Roberts was emphatic yesterday that the chapter on Iraqi exiles "is a rather old story." The INC's efforts to influence U.S. policy in Iraq date to the early years of the Clinton administration and affected not just the White House but also Congress, he said.
"The allegation that the Bush administration was the first to discover and utilize the INC was simply not true," Roberts said. "It went way back."
Chalabi and the INC had strong supporters in the Bush administration, he conceded, but their biases and motives were widely understood. Ultimately, Chalabi had little to no influence on the critical administration document that convinced many policymakers that Saddam Hussein's weapons program presented a clear threat, Roberts said.

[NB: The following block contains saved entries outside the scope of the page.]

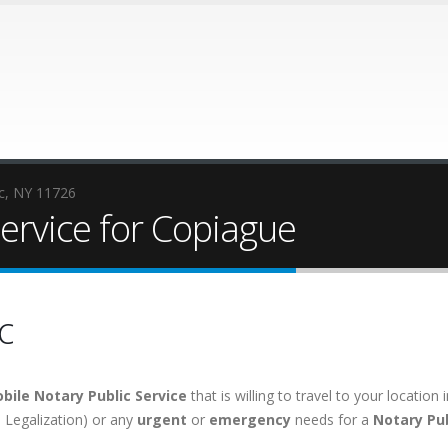
ic, NY 11726
ervice for Copiague
c
bile Notary Public Service
that is willing to travel to your locati
e, Legalization) or any
urgent
or
emergency
needs for a
Notary Pub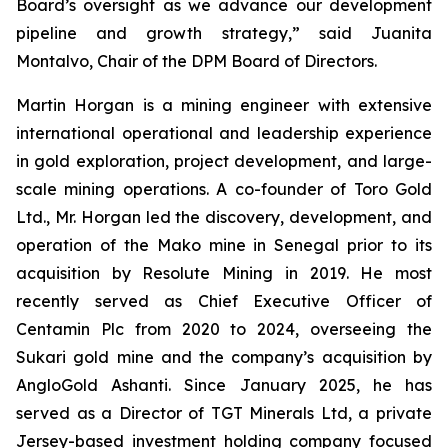
Board’s oversight as we advance our development
pipeline and growth strategy,” said Juanita
Montalvo, Chair of the DPM Board of Directors.
Martin Horgan is a mining engineer with extensive
international operational and leadership experience
in gold exploration, project development, and large-
scale mining operations. A co-founder of Toro Gold
Ltd., Mr. Horgan led the discovery, development, and
operation of the Mako mine in Senegal prior to its
acquisition by Resolute Mining in 2019. He most
recently served as Chief Executive Officer of
Centamin Plc from 2020 to 2024, overseeing the
Sukari gold mine and the company’s acquisition by
AngloGold Ashanti. Since January 2025, he has
served as a Director of TGT Minerals Ltd, a private
Jersey-based investment holding company focused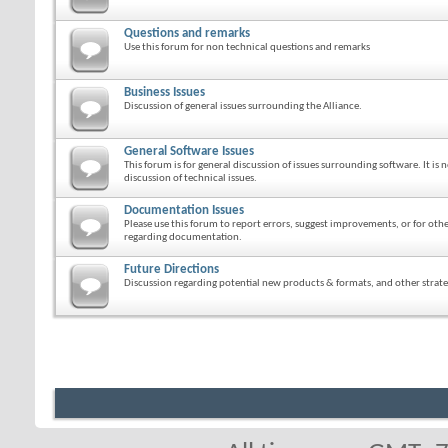
Questions and remarks
Use this forum for non technical questions and remarks
Business Issues
Discussion of general issues surrounding the Alliance.
General Software Issues
This forum is for general discussion of issues surrounding software. It is n
discussion of technical issues.
Documentation Issues
Please use this forum to report errors, suggest improvements, or for ot
regarding documentation.
Future Directions
Discussion regarding potential new products & formats, and other strateg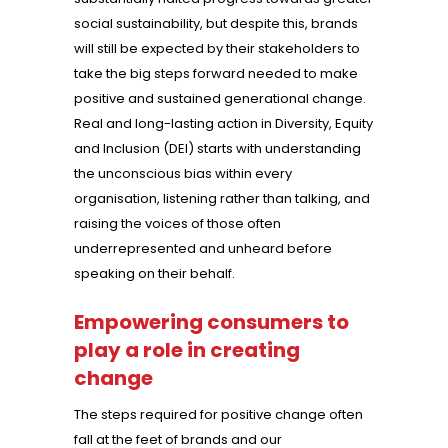
social sustainability, but despite this, brands
will still be expected by their stakeholders to
take the big steps forward needed to make
positive and sustained generational change.
Real and long-lasting action in Diversity, Equity
and Inclusion (DEI) starts with understanding
the unconscious bias within every
organisation, listening rather than talking, and
raising the voices of those often
underrepresented and unheard before
speaking on their behalf.
Empowering consumers to
play a role in creating
change
The steps required for positive change often
fall at the feet of brands and our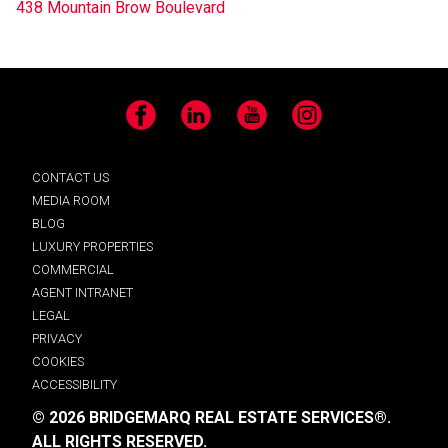
438 Mountain Brow Boulevard
Facebook
LinkedIn
YouTube
Instagram
CONTACT US
MEDIA ROOM
BLOG
LUXURY PROPERTIES
COMMERCIAL
AGENT INTRANET
LEGAL
PRIVACY
COOKIES
ACCESSIBILITY
© 2026 BRIDGEMARQ REAL ESTATE SERVICES®.
ALL RIGHTS RESERVED.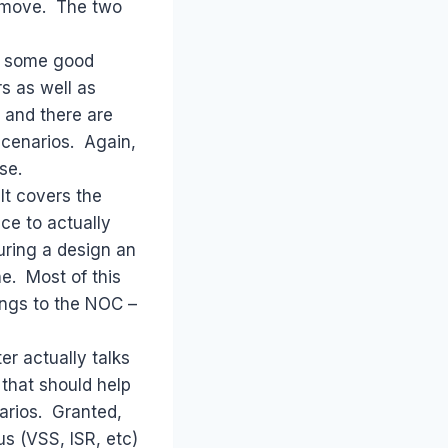
t move. The two
in some good
s as well as
 and there are
scenarios. Again,
se.
It covers the
ice to actually
uring a design an
e. Most of this
hings to the NOC –
r actually talks
 that should help
narios. Granted,
s (VSS, ISR, etc)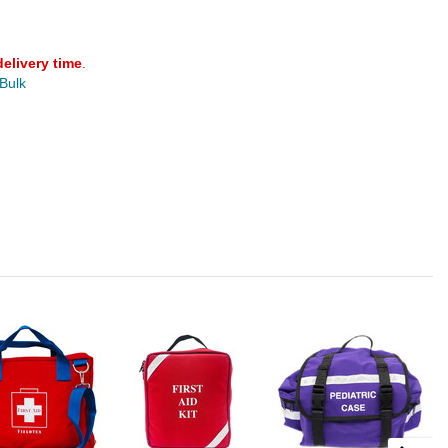
delivery time
.
 Bulk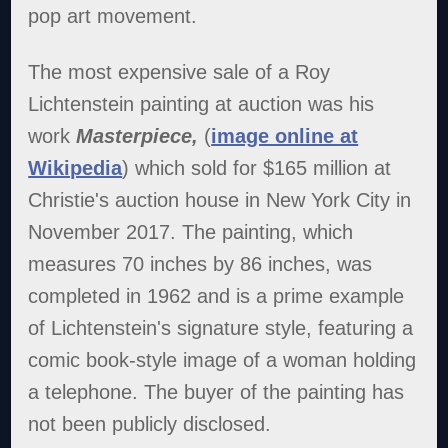
pop art movement.
The most expensive sale of a Roy
Lichtenstein painting at auction was his
work
Masterpiece,
(
image online at
Wikipedia
) which sold for $165 million at
Christie's auction house in New York City in
November 2017. The painting, which
measures 70 inches by 86 inches, was
completed in 1962 and is a prime example
of Lichtenstein's signature style, featuring a
comic book-style image of a woman holding
a telephone. The buyer of the painting has
not been publicly disclosed.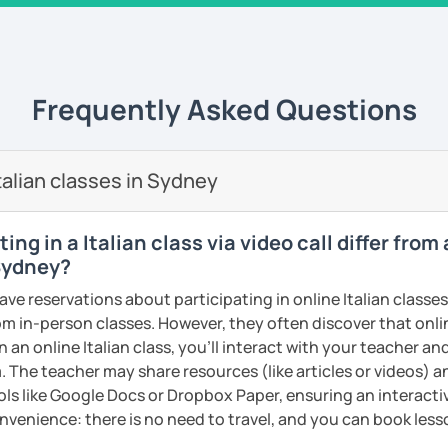
sation Classes
– Master everyday
lasses are more informal, based on
confident in conversations!
 different topics that we can choose
uild a strong foundation with essential
ll adapt to your schedule!
Frequently Asked Questions
isten to each student's needs and tailor
on
– Learn the basics and practice
eir interests.
ing TV series, and especially cooking and
alian classes in Sydney
 embrace the culture and language every
est Tiramisù recipe, book a trial lesson
ng in a Italian class via video call differ from
Teaching
: Passionate about sharing
 Sydney?
dents like you.
cca!” Hope to see you soon.
ave reservations about participating in online Italian classe
ht
: Helping beginners achieve their
from in-person classes. However, they often discover that onli
goals.
ents
n an online Italian class, you’ll interact with your teacher an
ional Skills
: Helping students speak
. The teacher may share resources (like articles or videos) an
urally.
ools like Google Docs or Dropbox Paper, ensuring an interact
alian journey with a tutor who cares? Let’s
nvenience: there is no need to travel, and you can book lesso
 and personalized! 🚀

"The whole thing has been a colossal waste of time," said Sen. Christopher S. Bond (R-Mo.), another committee member.
Democratic aides disagreed with Roberts's characterization of the conclusions. Chalabi and senior members of the INC wanted the United States to depose Hussein in hopes that they could seize control of a new Iraqi government, and their efforts to influence intelligence did shape the critical National Intelligence Estimate, the aides said.
Roberts kept the investigation narrowly targeted to the exiles' influence on the intelligence process, beating back Democratic efforts to examine INC contacts with policymakers, the aides said. So the report is silent on Chalabi's efforts to sway Congress and individuals in the Bush administration.
Still, the report should make waves, they said. Democrats are already using Chalabi in their attacks on Defense Secretary Donald H. Rumsfeld, painting the secretary as a gullible dupe to an ambitious con man.
"The U.S. government spent a lot of money on the INC," Feinstein said. "I think it is a very important report."